I thought my mother had movie star looks. She had dark auburn hair she could twist on top of her head with one flick of her wrist or let hang off her shoulders, her skin was pale, and she wore tortoiseshell-framed glasses for her nearsightedness. She worked in the local bakery and would come home smelling like dough and coffee with a sack of day-old breads and pastries that had been poked by one too many old ladies looking for cream cheese filling. I often wondered what my mother would have been if she hadn't had me. I always sensed that there was another person within her as deep and beautiful as the mystery inside her heart.

There was nothing fancy about our Christmases together. With the exception of the tree, Grandma's nativity, and the plastic Santa, we didn't have any other decorations, and since there were only two of us Mom would usually bake a chicken for our meal that day with a few roasted potatoes and beans. In the days leading up to Christmas my mother would sit me down and we'd compose two letters: one to Santa that was filled with everything I could find in the JC Penney catalog and the other to God, thanking him for everything we could think of: our home; Mom's job; my stuffed bunny, Millie; Oscar, my hamster; health insurance; the money to replace the hot water heater, pay the bills, and to buy food. As I grew older the letters dwindled to one and we left it under the tree. “To remember,” Mom would say.
By some accounts I guess our day was pretty plain but it felt magical to me.

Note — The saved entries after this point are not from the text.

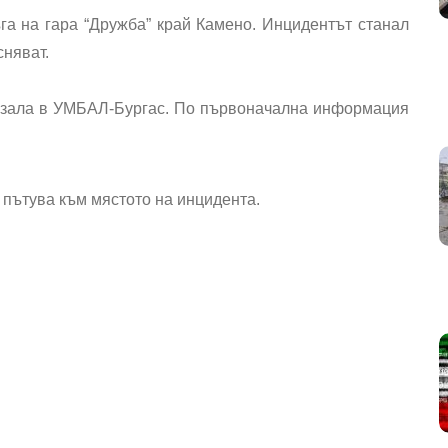
га на гара “Дружба” край Камено. И
нцидентът станал
сняват.
а зала в УМБАЛ-Бургас. По първоначална информация
п пътува към мястото на инцидента.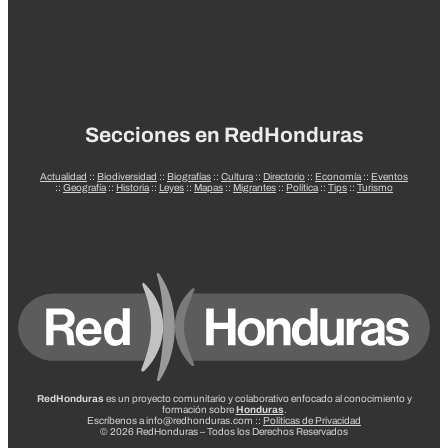
Secciones en RedHonduras
Actualidad
::
Biodiversidad
::
Biografías
::
Cultura
::
Directorio
::
Economía
::
Eventos
::
Geografía
::
Historia
::
Leyes
::
Mapas
::
Migrantes
::
Política
::
Tips
::
Turismo
RedHonduras
es un proyecto comunitario y colaborativo enfocado al conocimiento y
formación sobre
Honduras
.
Escríbenos a info@redhonduras.com ::
Políticas de Privacidad
© 2026 RedHonduras – Todos los Derechos Reservados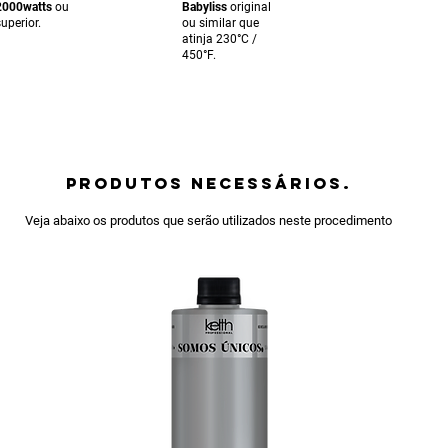
2000watts
ou
Babyliss
original
superior.
ou similar que
atinja 230°C /
450°F.
PRODUTOS NECESSÁRIOS.
Veja abaixo os produtos que serão utilizados neste procedimento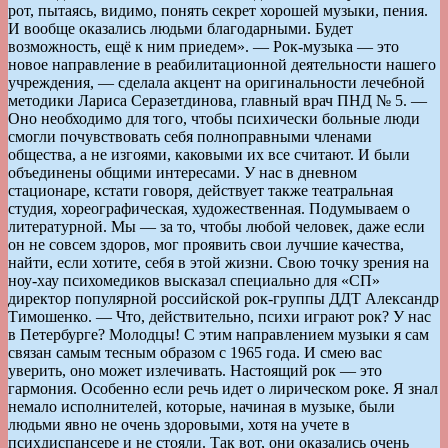
рот, пытаясь, видимо, понять секрет хорошей музыки, пения.
И вообще оказались людьми благодарными. Будет
возможность, ещё к ним приедем». — Рок-музыка — это
новое направление в реабилитационной деятельности нашего
учреждения, — сделала акцент на оригинальности лечебной
методики Лариса Серазетдинова, главный врач ПНД № 5. —
Оно необходимо для того, чтобы психически больные люди
смогли почувствовать себя полноправными членами
общества, а не изгоями, каковыми их все считают. И были
объединены общими интересами. У нас в дневном
стационаре, кстати говоря, действует также театральная
студия, хореографическая, художественная. Подумываем о
литературной. Мы — за то, чтобы любой человек, даже если
он не совсем здоров, мог проявить свои лучшие качества,
найти, если хотите, себя в этой жизни. Свою точку зрения на
ноу-хау психомедиков высказал специально для «СП»
директор популярной российской рок-группы ДДТ Александр
Тимошенко. — Что, действительно, психи играют рок? У нас
в Петербурге? Молодцы! С этим направлением музыки я сам
связан самым тесным образом с 1965 года. И смею вас
уверить, оно может излечивать. Настоящий рок — это
гармония. Особенно если речь идет о лирическом роке. Я знал
немало исполнителей, которые, начиная в музыке, были
людьми явно не очень здоровыми, хотя на учете в
психдиспансере и не стояли. Так вот, они оказались очень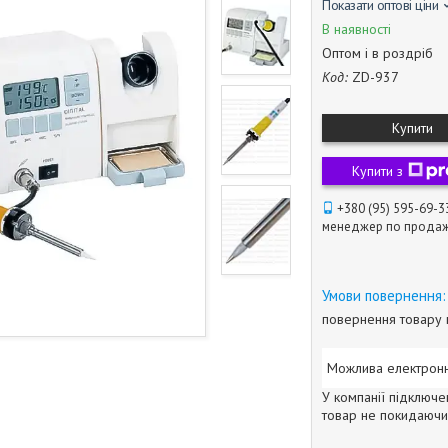
Показати оптові ціни
В наявності
Оптом і в роздріб
Код:
ZD-937
Купити
Купити з
+380 (95) 595-69-3
менеджер по прода
повернення товару 
У компанії підключе
товар не покидаючи 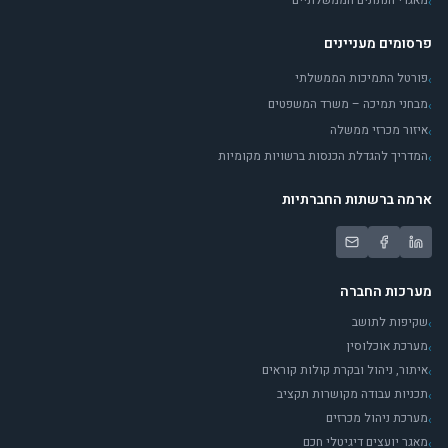
מאגרי הנתונים הממשלתיים
›
פרסומים מעניינים
פורטל התמיכות הממשלתי
›
מבחני תמיכה – משרד המשפטים
›
איזור מכרזי ממשלה
›
המדריך להגדלת הכנסות ברשויות מקומיות
›
ארמה ברשתות החברתיות
מערכות החברה
שקיפות לתושב
›
מערכת אוכלוסין
›
איתור, ניהול ובקרת קולות קוראים
›
תכניות עבודה מקושרות תקציב
›
מערכת ניהול מכרזים
›
מאגר יועצים דיגיטלי חכם
›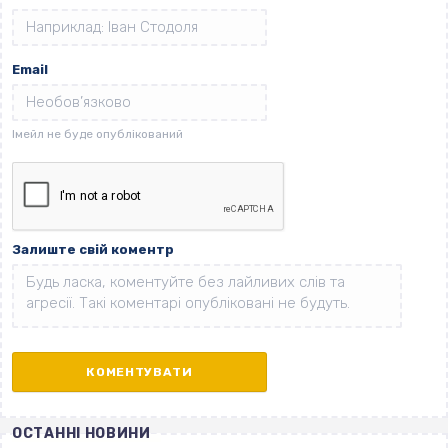
Email
Залиште свій коментр
ОСТАННІ НОВИНИ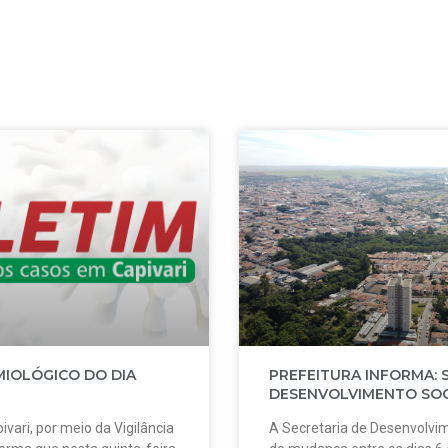
MIOLÓGICO DO DIA
PREFEITURA INFORMA: 
DESENVOLVIMENTO SOC
ivari, por meio da Vigilância
A Secretaria de Desenvolvim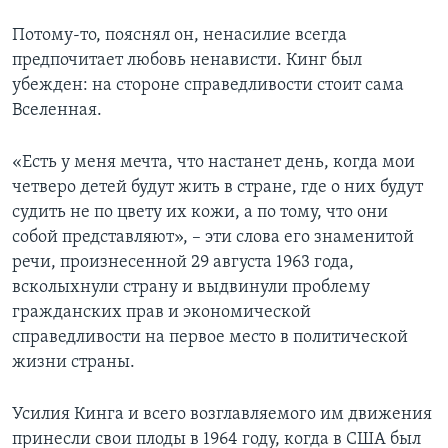
Потому-то, пояснял он, ненасилие всегда
предпочитает любовь ненависти. Кинг был
убежден: на стороне справедливости стоит сама
Вселенная.
«Есть у меня мечта, что настанет день, когда мои
четверо детей будут жить в стране, где о них будут
судить не по цвету их кожи, а по тому, что они
собой представляют», – эти слова его знаменитой
речи, произнесенной 29 августа 1963 года,
всколыхнули страну и выдвинули проблему
гражданских прав и экономической
справедливости на первое место в политической
жизни страны.
Усилия Кинга и всего возглавляемого им движения
принесли свои плоды в 1964 году, когда в США был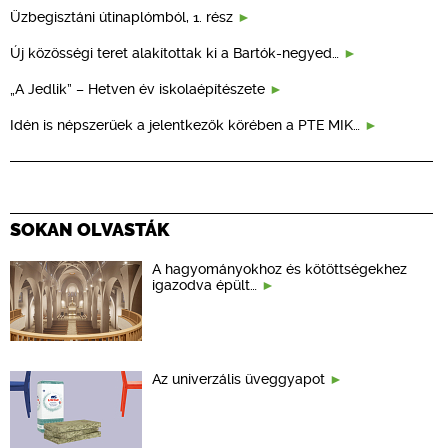
Üzbegisztáni útinaplómból, 1. rész
Új közösségi teret alakítottak ki a Bartók-negyed…
„A Jedlik” – Hetven év iskolaépítészete
Idén is népszerűek a jelentkezők körében a PTE MIK…
SOKAN OLVASTÁK
A hagyományokhoz és kötöttségekhez
igazodva épült…
Az univerzális üveggyapot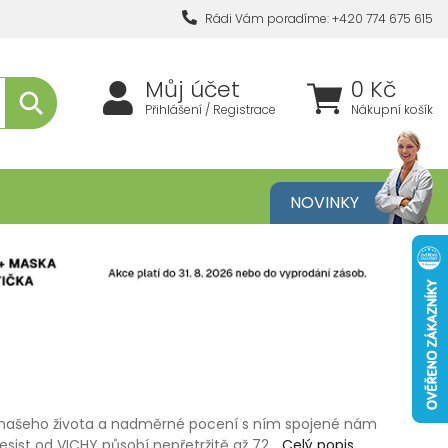
Rádi Vám poradíme: +420 774 675 615
Můj účet
0 Kč
Přihlášení / Registrace
Nákupní košík
metika
NOVINKY
í našeho života a nadměrné pocení s ním spojené nám
Resist od VICHY působí nepřetržitě až 72…
Celý popis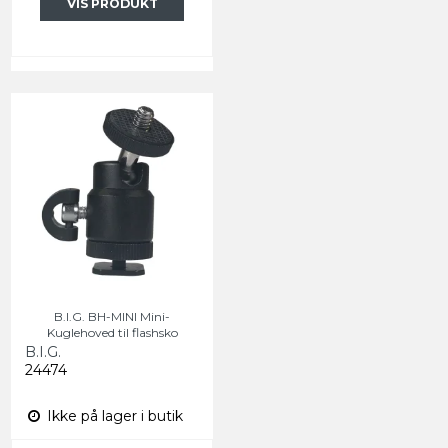
VIS PRODUKT
B.I.G. BH-MINI Mini-
Kuglehoved til flashsko
B.I.G.
24474
Ikke på lager i butik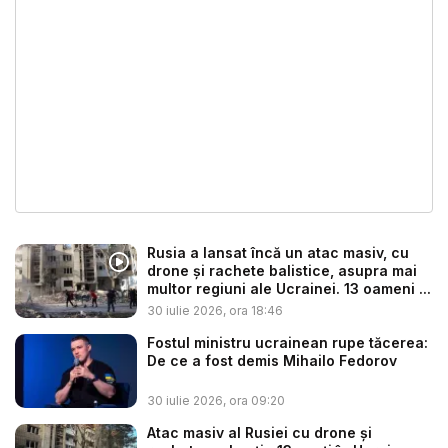
Rusia a lansat încă un atac masiv, cu
drone și rachete balistice, asupra mai
multor regiuni ale Ucrainei. 13 oameni ...
30 iulie 2026, ora 18:46
Fostul ministru ucrainean rupe tăcerea:
De ce a fost demis Mihailo Fedorov
30 iulie 2026, ora 09:20
Atac masiv al Rusiei cu drone și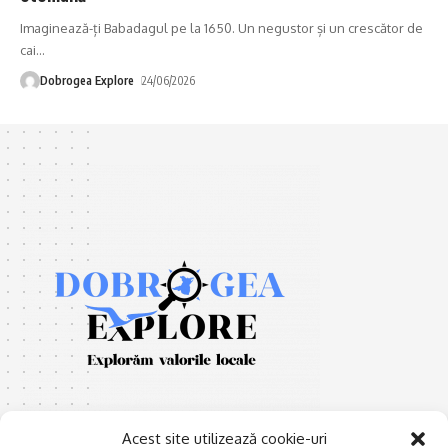
Imaginează-ți Babadagul pe la 1650. Un negustor și un crescător de
cai
…
Dobrogea Explore
24/06/2026
Acest site utilizează cookie-uri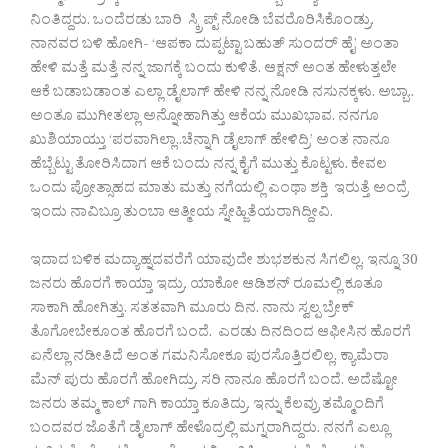
ನಿಂತಿದ್ದರು. ಒಂದೆರಡು ಬಾರಿ ಸ್ಕ್ರಿಪ್ಟ್ ನೋಡಿ ಬೆವರೊರಿಸಿಕೊಂಡ್ರು.
ನಾನವರ ಬಳಿ ಹೋಗಿ- ‘ಆಪಕಾ ದುಪ್ಪಟ್ಟಾ ಬಹುತ್ ಸುಂದರ್ ಹೈ’ ಅಂತಾ
ಹೇಳಿ ಮತ್ತೆ ಮತ್ತೆ ನನ್ನ ಜಾಗಕ್ಕೆ ಬಂದು ಕುಳಿತೆ. ಆಕ್ಷನ್ ಅಂತ ಹೇಳುತ್ತಲೇ
ಆಕೆ ಬಡಾಬಡಾಂತ ಎಲ್ಲಾ ಡೈಲಾಗ್ ಹೇಳಿ ನನ್ನ ನೋಡಿ ನಸುನಕ್ಕಳು. ಅಬ್ಬಾ..
ಅಂತೂ ಮುಗೀತಲ್ಲಾ ಅನ್ನೋಹಾಗಿತ್ತು ಆಕೆಯ ಮುಖಭಾವ. ನನಗೂ
ಖುಶಿಯಾಯ್ತು ‘ಪರವಾಗಿಲ್ಲಾ..ಚೆನ್ನಾಗಿ ಡೈಲಾಗ್ ಹೇಳಿದ್ರಿ’ ಅಂತ ನಾನೂ
ಹೆಬ್ಬೆಟ್ಟು ತೋರಿಸಿದಾಗ ಆಕೆ ಬಂದು ನನ್ನ ಕೈಗೆ ಮುತ್ತು ಕೊಟ್ಟಳು. ಕೇವಲ
ಒಂದು ಪ್ರೋತ್ಸಾಹದ ಮಾತು ಮತ್ತು ನಗೆಯಲ್ಲಿ ಎಂಥಾ ಶಕ್ತಿ ಇರುತ್ತೆ ಅಂದ್ರೆ
ಇಂದು ನಾವಿಬ್ರೂ ತುಂಬಾ ಆತ್ಮೀಯ ಸ್ನೇಹ್ಜಿತೆಯರಾಗಿದ್ದೀವಿ.
ಇದಾದ ಬಳಿಕ ಮದ್ಯಾಹ್ನದವರೆಗೆ ಯಾವುದೇ ಶುಭಶಕುನ ಸಿಗಲಿಲ್ಲ. ಇನ್ನೂ 30
ಜನರು ಹೊರಗೆ ಕಾಯ್ತಾ ಇದ್ರು. ಯಾಕೋ ಆಡಿಶನ್ ರೂಮಲ್ಲಿ ಕೂತೂ
ಸಾಕಾಗಿ ಹೋಗಿತ್ತು. ಸತತವಾಗಿ ಮೂರು ದಿನ. ನಾನು ಸ್ವಲ್ಪ ಬ್ರೇಕ್
ತೊಗೋಬೇಕೂಂತ ಹೊರಗೆ ಬಂದೆ. ಎರಡು ದಿನದಿಂದ ಆಫೀಸಿನ ಹೊರಗೆ
ಏನೆಲ್ಲಾ ನಡೀತಿದೆ ಅಂತ ಗಮನಿಸೋಕೂ ಪುರಸೊತ್ತಿರಲಿಲ್ಲ. ಕ್ಯಾಮೆರಾ
ಮೆನ್ ಪುರು ಹೊರಗೆ ಹೋಗಿದ್ರು. ಸರಿ ನಾನೂ ಹೊರಗೆ ಬಂದೆ. ಅದೆಷ್ಟೋ
ಜನರು ತಮ್ಮ ಕಾಲ್ ಗಾಗಿ ಕಾಯ್ತಾ ಕೂತಿದ್ರು. ಇನ್ನು ಕೆಲವ್ರು ತಮ್ಮೊಂದಿಗೆ
ಬಂದವರ ಜೊತೆಗೆ ಡೈಲಾಗ್ ಹೇಳೊದ್ರಲ್ಲಿ ಮಗ್ನರಾಗಿದ್ದರು. ನನಗೆ ಎಲ್ಲೂ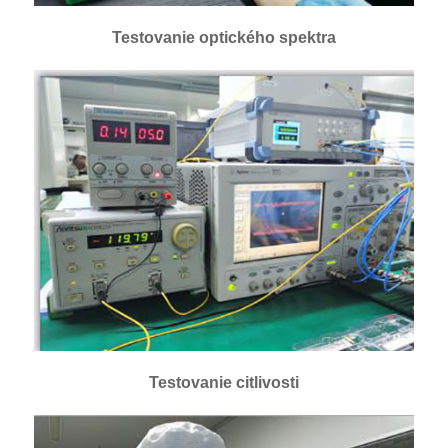
Testovanie optického spektra
Testovanie citlivosti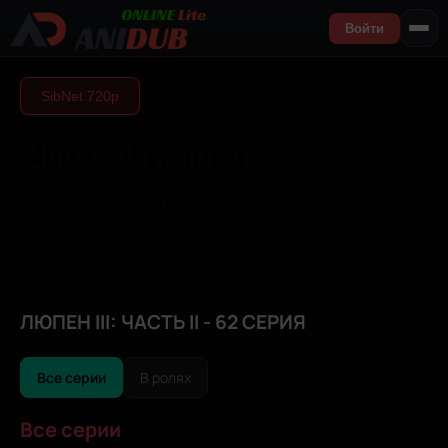
Войти
SibNet 720р
ЛЮПЕН III: ЧАСТЬ II - 62 СЕРИЯ
Все серии
В ролях
Все серии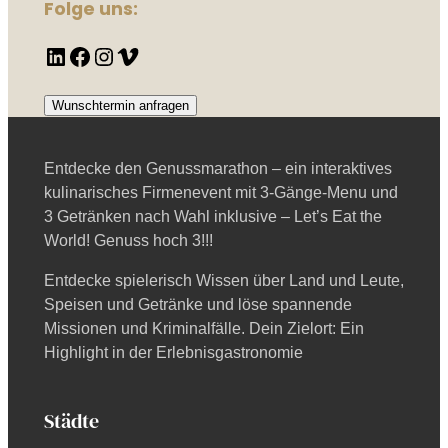
Folge uns:
LinkedIn
Facebook
Instagram
Vimeo
Wunschtermin anfragen
Entdecke den Genussmarathon – ein interaktives
kulinarisches Firmenevent mit 3-Gänge-Menu und
3 Getränken nach Wahl inklusive – Let’s Eat the
World! Genuss hoch 3!!!
Entdecke spielerisch Wissen über Land und Leute,
Speisen und Getränke und löse spannende
Missionen und Kriminalfälle. Dein Zielort: Ein
Highlight in der Erlebnisgastronomie
Städte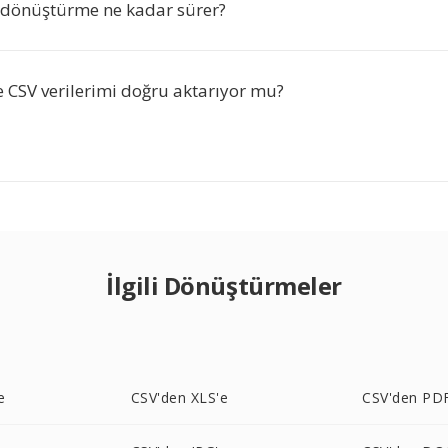
dönüştürme ne kadar sürer?
CSV verilerimi doğru aktarıyor mu?
İlgili Dönüştürmeler
e
CSV'den XLS'e
CSV'den PD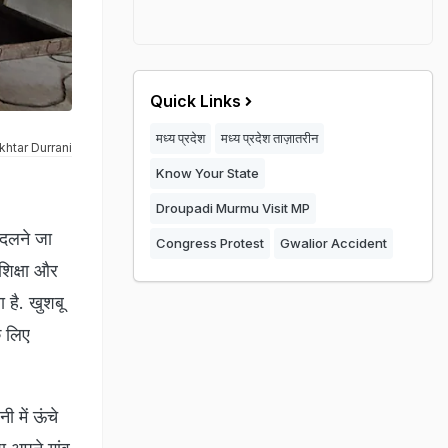
Quick Links
मध्य प्रदेश
मध्य प्रदेश ताज़ातरीन
khtar Durrani
Know Your State
Droupadi Murmu Visit MP
बदलने जा
Congress Protest
Gwalior Accident
शिक्षा और
 है. खुशबू
े लिए
ी में ऊंचे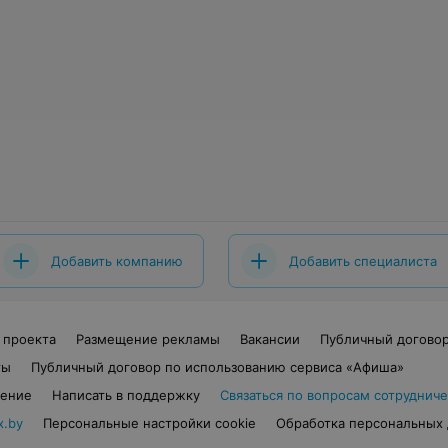
Добавить компанию
Добавить специалиста
 проекта
Размещение рекламы
Вакансии
Публичный догово
ты
Публичный договор по использованию сервиса «Афиша»
шение
Написать в поддержку
Связаться по вопросам сотрудниче
x.by
Персональные настройки cookie
Обработка персональных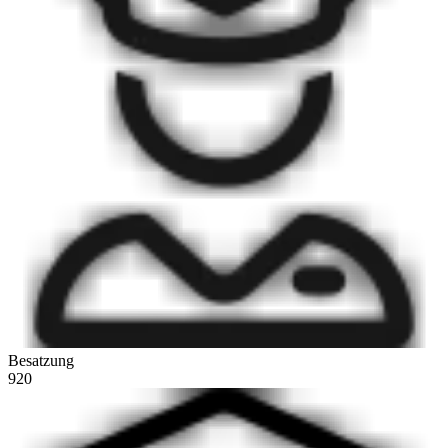
Besatzung
920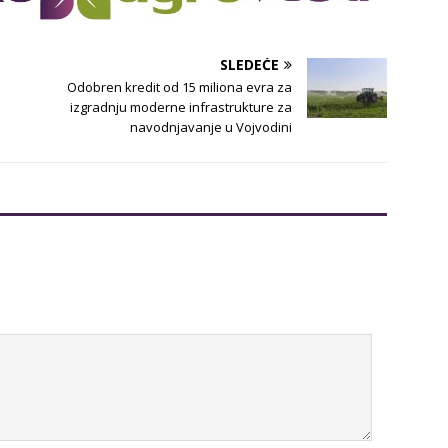
SLEDEĆE
Odobren kredit od 15 miliona evra za
izgradnju moderne infrastrukture za
navodnjavanje u Vojvodini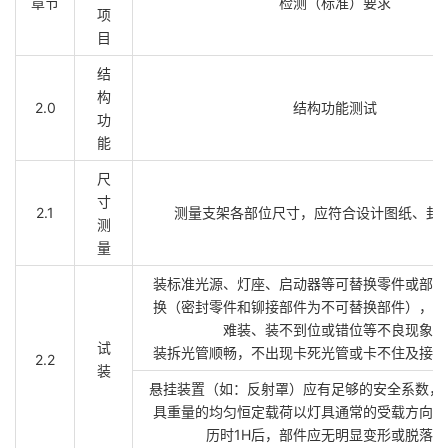
章节
检测（标准）要求
项
目
结
构
2.0
结构功能测试
功
能
尺
寸
2.1
测量支架各部位尺寸，应符合设计图纸、封
测
量
装标准光源、灯座、启动器等可替换零件或部件
换（密封零件和铆接部件为不可替换部件），不
难装、装不到位或错位等不良现象。
试
装拆光管顺畅，不出现卡死光管或卡不住及接触
2.2
装
悬挂装置（如：反射罩）应有足够的安全系数，
具重量的均匀恒定载荷以灯具通常的受载方向加
历时1H后，部件应无明显变形或脱落现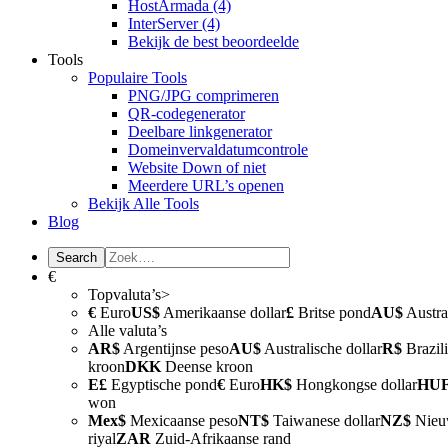
HostArmada
(4)
InterServer
(4)
Bekijk de best beoordeelde
Tools
Populaire Tools
PNG/JPG comprimeren
QR-codegenerator
Deelbare linkgenerator
Domeinvervaldatumcontrole
Website Down of niet
Meerdere URL’s openen
Bekijk Alle Tools
Blog
€
Topvaluta’s>
€
Euro
US$
Amerikaanse dollar
£
Britse pond
AU$
Austral
Alle valuta’s
AR$
Argentijnse peso
AU$
Australische dollar
R$
Brazili
kroon
DKK
Deense kroon
E£
Egyptische pond
€
Euro
HK$
Hongkongse dollar
HU
won
Mex$
Mexicaanse peso
NT$
Taiwanese dollar
NZ$
Nieuw
riyal
ZAR
Zuid-Afrikaanse rand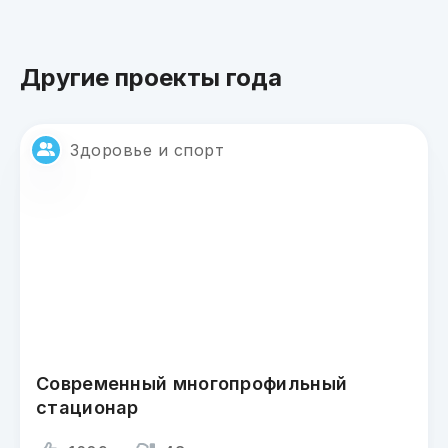
Другие проекты года
Здоровье и спорт
Современный многопрофильный
стационар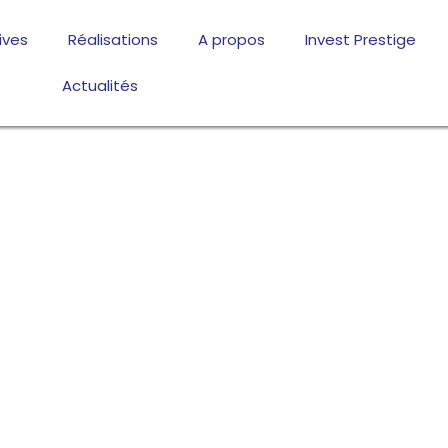
ives
Réalisations
A propos
Invest Prestige
Actualités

On those magical Christmas days with my mother I couldn't imagine any rocks in my road. I never dreamed of stumbling along without an end in sight, but when I grew up that's how I ended up living—day-to-day, survival of the fittest. I guess we're all like that in some ways. We don't dare look behind us but we're not brave enough to look ahead. We're just stuck. Right here. Waiting. I'm always waiting it seems—waiting for the right time, the right job, for the light to turn green, waiting on a call, waiting for my past to catch up with me, and for my future to begin.

I got to the point in my life where I was so tired of waiting and wanted to know that my life was not just leading
anywhere
but
somewhere
. I wanted that childhood sense of wonderment back. The crazy how, when, and why of life finally caught up with me and I realized that there was no Oz, fairy-tale king, or Scrooge waking up from a dream moment that was going to whisk me away from reality, and that's when I wanted Christmas again. The Christmas of the simple tree and polishing the nativity with my shirt-sleeve and holding my mother's hand in church. I wanted to know that there was a reason and purpose not only behind the boulder in the road but buried beneath it so that when I unearthed it I could brush off that muddy gem and
say, “So this is it!” In the moment, it seemed like the wait would never end, but looking back it all passed like a misty dream.